I had a third date with a very nice man with whom it now seems I have absolutely NOTHING in common, starting with the fact that he interprets all caps in any correspondence as yelling whereas I use them for emphasis because italics and underlining take longer to execute. That small dispute is the tip of the iceberg. He finds it astonishing that I would stop seeing him because he finally admitted that he would in fact vote for Donald Trump. I realize now that we spent short but pleasant date number one exchanging basic information, longer but entertaining date number two arguing about gun control and by date number three we had already used up all our best repartee in emails, which I admit made me laugh out loud on several occasions. I honestly don’t think he likes my opinions any more than I like his, but the difference is he feels about me the way I felt about flannel shirt guy and spent all of dinner staring at me, complementing various body parts and telling me how cute I was. He has zero interest in traveling outside the U.S. and I honestly think he is somewhere deep down still in love with his ex-wife who cheated on him decades ago and then begged to come back.
I kissed him goodnight because he seemed to want it so badly and it was fine. Yeah, exactly. Fine. No bells, no whistles, no foot popping up like in the movies.
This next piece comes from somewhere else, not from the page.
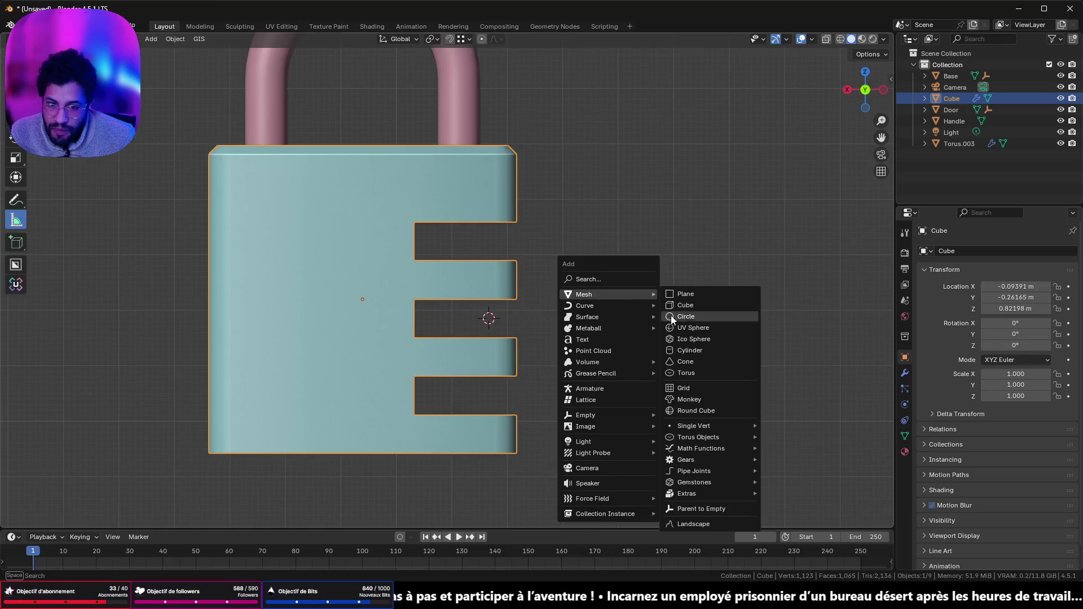
{"action": "left_click", "coordinate": [718, 350]}
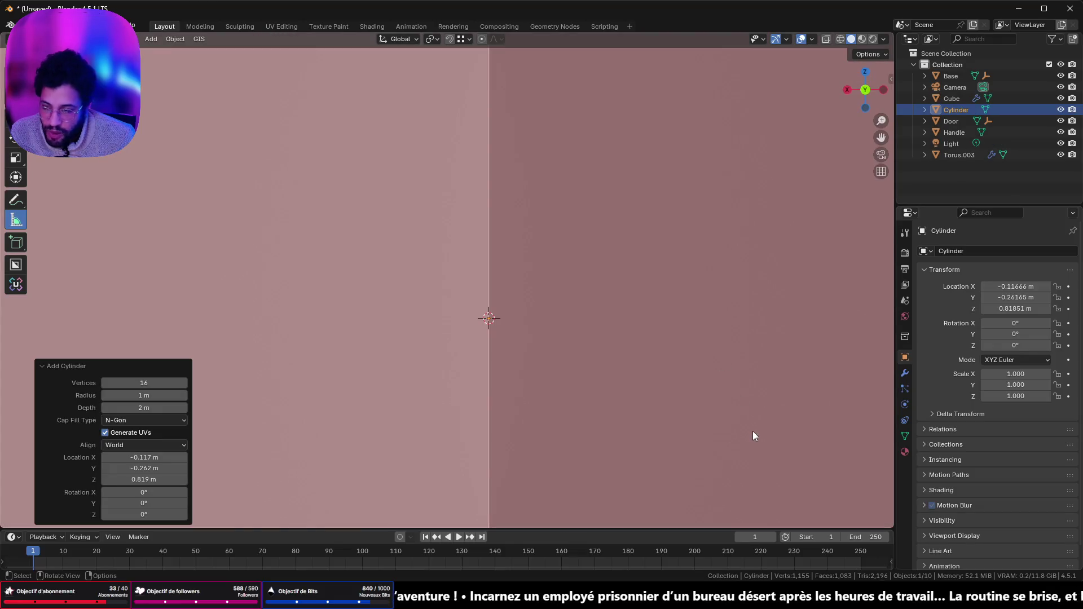
{"action": "key", "text": "s"}
{"action": "left_click", "coordinate": [551, 363]}
{"action": "key", "text": "s"}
Not unpleasant in the least, but nothing that sent me home wanting more. He asked if he could hold me all night and I said, no, just for another 30 seconds. He asked if we could go out again and I said—Why not? As in “I have already burned through 5 also rans and a keeper that wasn’t interested in me so sure, I got nothing better to do.”
He knows I don’t hold much promise for any future together but says he is not giving up until I send him away definitively and I’m not quite ready to do that. Being so blatantly admired physically is not in my experience reserve and I don’t know what to make of it. People have found me cute here and there but mostly liked my mind and wit. He says he loves strong, independent, beautiful women and that I qualify on all three counts. It is nice getting schmoozed, but it would be so much better if I felt the same way, which is what happened with Tom. Actually I think I was smitten faster than he was and I remember him actually telling me early on that he could tell I loved him by the way I looked at him. I thought that was egotistical and cheeky of him to say but in fact it was true. Soon after that he carved, sanded and polished a beautiful wooden heart that fits in the palm of my hand and told me I now had his. Sigh.
I had hoped tonight would be great, that I would decide my date’s basic niceness, intelligence and obvious interest in me would override our very different world views, but I actually had trouble keeping the conversation afloat in the presence of his intense scrutiny and my discomfort at our ideological differences. I was relieved to come home and hang with Alyssa.
If you have been married for a while and are feeling a little bored or maybe wondering what else might be out there that you’re missing by being in a long term, committed, monogamous relationship, let me help. You’re not missing a THING. Go hug your spouse and thank your lucky stars. Stay married. Dating sucks.